§ **BRIEF**
Reproduce the listing below line for line, keeping every character, blank line and line order unchanged from start to finish.

§ **PROVIDED DATA**
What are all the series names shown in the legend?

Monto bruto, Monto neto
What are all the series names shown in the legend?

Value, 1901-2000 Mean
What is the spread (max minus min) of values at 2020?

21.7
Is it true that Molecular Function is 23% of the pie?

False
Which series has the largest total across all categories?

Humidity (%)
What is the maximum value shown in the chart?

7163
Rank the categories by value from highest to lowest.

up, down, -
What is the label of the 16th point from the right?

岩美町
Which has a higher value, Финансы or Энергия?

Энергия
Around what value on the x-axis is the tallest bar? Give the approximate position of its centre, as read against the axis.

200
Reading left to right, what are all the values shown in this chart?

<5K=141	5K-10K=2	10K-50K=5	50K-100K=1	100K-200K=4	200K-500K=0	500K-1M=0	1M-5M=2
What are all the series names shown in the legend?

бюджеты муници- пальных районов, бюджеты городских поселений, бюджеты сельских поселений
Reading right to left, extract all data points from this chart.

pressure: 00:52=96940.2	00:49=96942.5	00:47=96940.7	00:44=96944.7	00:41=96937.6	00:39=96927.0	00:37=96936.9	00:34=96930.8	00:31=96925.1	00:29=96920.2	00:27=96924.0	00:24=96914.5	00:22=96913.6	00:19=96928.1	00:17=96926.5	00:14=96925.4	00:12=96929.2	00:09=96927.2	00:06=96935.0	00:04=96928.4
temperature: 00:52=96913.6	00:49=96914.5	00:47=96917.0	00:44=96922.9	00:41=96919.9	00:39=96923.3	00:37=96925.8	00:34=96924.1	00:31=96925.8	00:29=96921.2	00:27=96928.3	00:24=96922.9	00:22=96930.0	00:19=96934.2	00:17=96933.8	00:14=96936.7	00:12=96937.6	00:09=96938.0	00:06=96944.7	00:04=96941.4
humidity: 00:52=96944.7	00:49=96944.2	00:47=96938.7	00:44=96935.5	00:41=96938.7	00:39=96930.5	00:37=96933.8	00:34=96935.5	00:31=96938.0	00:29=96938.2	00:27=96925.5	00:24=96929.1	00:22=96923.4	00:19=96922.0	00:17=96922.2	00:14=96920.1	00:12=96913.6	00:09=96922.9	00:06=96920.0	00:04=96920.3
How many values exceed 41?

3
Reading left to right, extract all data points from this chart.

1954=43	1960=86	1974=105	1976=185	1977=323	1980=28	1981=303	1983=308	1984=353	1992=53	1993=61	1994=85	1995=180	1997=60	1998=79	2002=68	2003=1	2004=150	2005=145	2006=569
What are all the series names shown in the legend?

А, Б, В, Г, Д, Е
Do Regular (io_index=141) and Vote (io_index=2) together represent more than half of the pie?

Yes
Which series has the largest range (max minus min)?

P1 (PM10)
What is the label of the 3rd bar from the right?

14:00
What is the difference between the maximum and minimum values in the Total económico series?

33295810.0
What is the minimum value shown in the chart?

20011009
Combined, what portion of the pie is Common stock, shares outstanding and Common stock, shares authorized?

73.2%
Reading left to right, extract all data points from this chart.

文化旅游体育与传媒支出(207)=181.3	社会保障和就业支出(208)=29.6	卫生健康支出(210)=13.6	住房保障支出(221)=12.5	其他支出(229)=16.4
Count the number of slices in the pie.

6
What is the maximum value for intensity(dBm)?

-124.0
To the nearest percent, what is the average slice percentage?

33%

§ **EXPECTED OUTPUT**
What are all the series names shown in the legend?

Monto bruto, Monto neto
What are all the series names shown in the legend?

Value, 1901-2000 Mean
What is the spread (max minus min) of values at 2020?

21.7
Is it true that Molecular Function is 23% of the pie?

False
Which series has the largest total across all categories?

Humidity (%)
What is the maximum value shown in the chart?

7163
Rank the categories by value from highest to lowest.

up, down, -
What is the label of the 16th point from the right?

岩美町
Which has a higher value, Финансы or Энергия?

Энергия
Around what value on the x-axis is the tallest bar? Give the approximate position of its centre, as read against the axis.

200
Reading left to right, what are all the values shown in this chart?

<5K=141	5K-10K=2	10K-50K=5	50K-100K=1	100K-200K=4	200K-500K=0	500K-1M=0	1M-5M=2
What are all the series names shown in the legend?

бюджеты муници- пальных районов, бюджеты городских поселений, бюджеты сельских поселений
Reading right to left, extract all data points from this chart.

pressure: 00:52=96940.2	00:49=96942.5	00:47=96940.7	00:44=96944.7	00:41=96937.6	00:39=96927.0	00:37=96936.9	00:34=96930.8	00:31=96925.1	00:29=96920.2	00:27=96924.0	00:24=96914.5	00:22=96913.6	00:19=96928.1	00:17=96926.5	00:14=96925.4	00:12=96929.2	00:09=96927.2	00:06=96935.0	00:04=96928.4
temperature: 00:52=96913.6	00:49=96914.5	00:47=96917.0	00:44=96922.9	00:41=96919.9	00:39=96923.3	00:37=96925.8	00:34=96924.1	00:31=96925.8	00:29=96921.2	00:27=96928.3	00:24=96922.9	00:22=96930.0	00:19=96934.2	00:17=96933.8	00:14=96936.7	00:12=96937.6	00:09=96938.0	00:06=96944.7	00:04=96941.4
humidity: 00:52=96944.7	00:49=96944.2	00:47=96938.7	00:44=96935.5	00:41=96938.7	00:39=96930.5	00:37=96933.8	00:34=96935.5	00:31=96938.0	00:29=96938.2	00:27=96925.5	00:24=96929.1	00:22=96923.4	00:19=96922.0	00:17=96922.2	00:14=96920.1	00:12=96913.6	00:09=96922.9	00:06=96920.0	00:04=96920.3
How many values exceed 41?

3
Reading left to right, extract all data points from this chart.

1954=43	1960=86	1974=105	1976=185	1977=323	1980=28	1981=303	1983=308	1984=353	1992=53	1993=61	1994=85	1995=180	1997=60	1998=79	2002=68	2003=1	2004=150	2005=145	2006=569
What are all the series names shown in the legend?

А, Б, В, Г, Д, Е
Do Regular (io_index=141) and Vote (io_index=2) together represent more than half of the pie?

Yes
Which series has the largest range (max minus min)?

P1 (PM10)
What is the label of the 3rd bar from the right?

14:00
What is the difference between the maximum and minimum values in the Total económico series?

33295810.0
What is the minimum value shown in the chart?

20011009
Combined, what portion of the pie is Common stock, shares outstanding and Common stock, shares authorized?

73.2%
Reading left to right, extract all data points from this chart.

文化旅游体育与传媒支出(207)=181.3	社会保障和就业支出(208)=29.6	卫生健康支出(210)=13.6	住房保障支出(221)=12.5	其他支出(229)=16.4
Count the number of slices in the pie.

6
What is the maximum value for intensity(dBm)?

-124.0
To the nearest percent, what is the average slice percentage?

33%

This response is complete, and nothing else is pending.